- AFP
- parue le
L'industrie chimique française espère la mise en place d'un plan d'ici fin 2025 pour protéger le secteur face au flux d'importations américaines et chinoises qui risquent de se déverser sur le Vieux Continent, mettant en péril "200 à 350 usines" dans l'Union européenne dont 47 en France, a averti France Chimie mercredi.
"La chimie est prise en étau entre les États-Unis et la Chine", a déclaré Frédéric Gauchet, le président de France Chimie, association qui représente les 4.000 entreprises du secteur en France, lors de son assemblée générale annuelle.
Secteur stratégique qui aime à se présenter comme l'"industrie des industries" avec ses molécules de synthèse, la chimie alimente 90% des autres secteurs de grande consommation: automobile, énergie, construction, agroalimentaire, pharmacie et cosmétiques.
Selon M. Gauchet, le conflit commercial lancé par Donald Trump pourrait "amplifier" chez les entreprises la tentation de dumping, c'est-à-dire la baisse drastique des prix, voire la vente à perte, pour trouver de nouveaux débouchés aux marchandises freinées par les nouvelles taxes douanières aux États-Unis et en Chine. Avec à la clé, le risque que des flux massifs de marchandises soient redirigés vers l'Union européenne.
Cela contraindrait l'Europe à fermer ses usines les moins compétitives ne pouvant s'aligner sur les baisses de tarifs, a expliqué à la presse M. Gauchet.
- Le dumping "existe partout" -
La guerre commerciale en cours est la goutte d'eau qui fait déborder le vase de la chimie européenne déjà très fragilisée par les "surcapacités mondiales", les "coûts de l'énergie" plus élevés en Europe, la "charge réglementaire" et une "fiscalité défavorable", a-t-il ajouté.
Alors que la demande industrielle européenne pour des produits chimiques est en décroissance, "nous craignons une Europe de la chimie encore plus affaiblie" et nous attendons "un nouveau recul du chiffre d'affaires" de la chimie française pour 2025, a ajouté M. Gauchet.
Les industriels évaluent "entre 150.000 et 200.000" le nombre d'emplois totaux menacés dans la chimie à l'échelle européenne, dont 15 à 20.000 en France.

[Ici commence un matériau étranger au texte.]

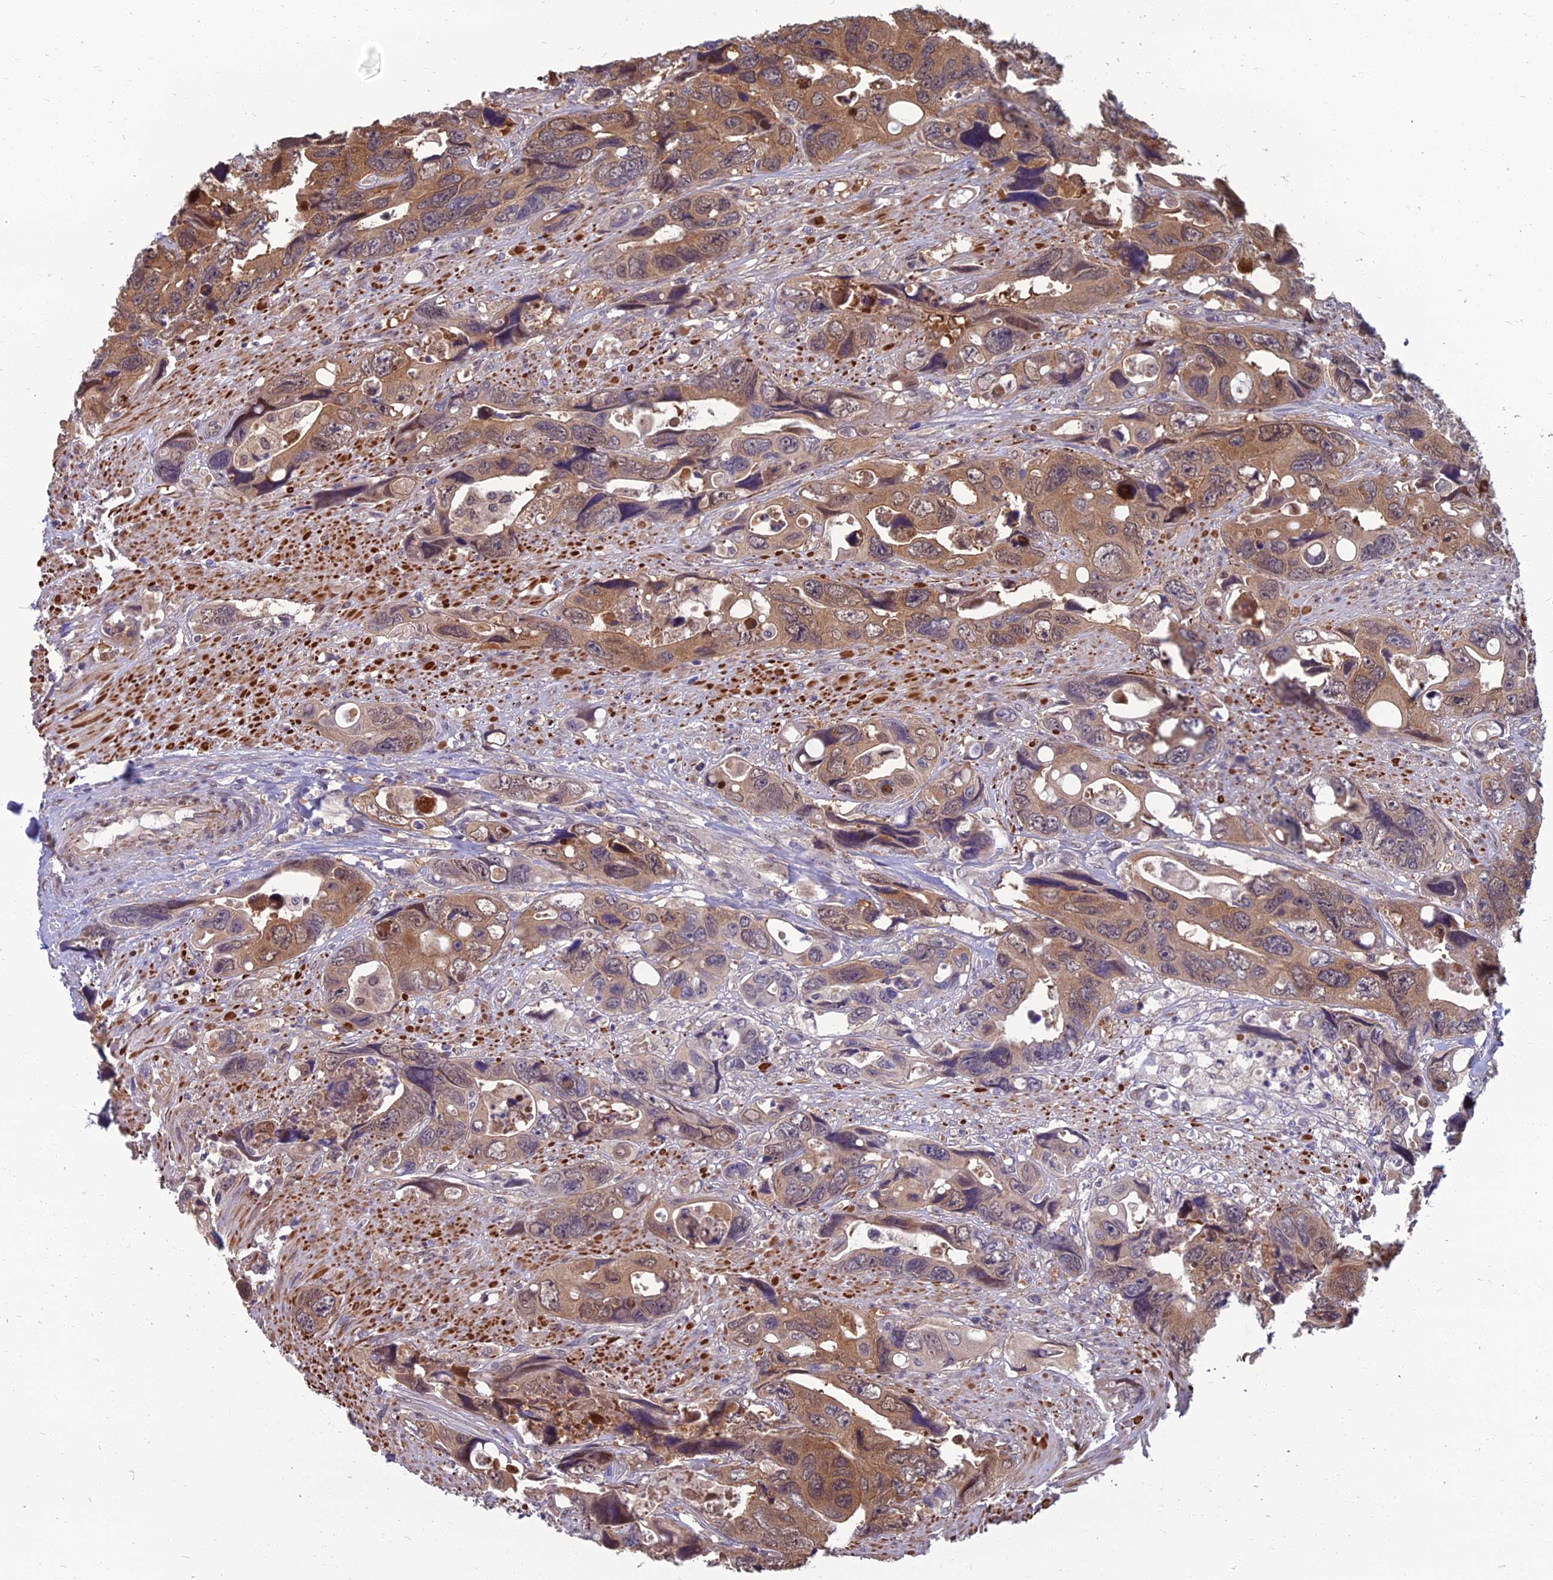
{"staining": {"intensity": "moderate", "quantity": ">75%", "location": "cytoplasmic/membranous,nuclear"}, "tissue": "colorectal cancer", "cell_type": "Tumor cells", "image_type": "cancer", "snomed": [{"axis": "morphology", "description": "Adenocarcinoma, NOS"}, {"axis": "topography", "description": "Rectum"}], "caption": "Tumor cells exhibit moderate cytoplasmic/membranous and nuclear staining in about >75% of cells in colorectal adenocarcinoma.", "gene": "NR4A3", "patient": {"sex": "male", "age": 57}}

C'est surtout l'industrie des produits de base qui est menacée. "Il est possible qu'il n'y ait plus du tout de production d'acide nitrique en Europe si on ne fait rien", a ainsi estimé M. Gauchet.
Au centre des critiques, la Chine et ses pratiques de dumping documentées par les diverses procédures lancées par Bruxelles.
Mais le dumping "existe partout", a fait valoir M. Gauchet: sur le plastique PVC par exemple, il est pratiqué par les États-Unis et l'Égypte, a assuré le dirigeant.
Selon les calculs de l'association, 10 à 20 milliards d'euros de produits exportés par la Chine pourraient inonder l'Union européenne - qui n'applique que 3% de droits de douane sur les produits chimiques - et 5 à 10 milliards de produits "made in America".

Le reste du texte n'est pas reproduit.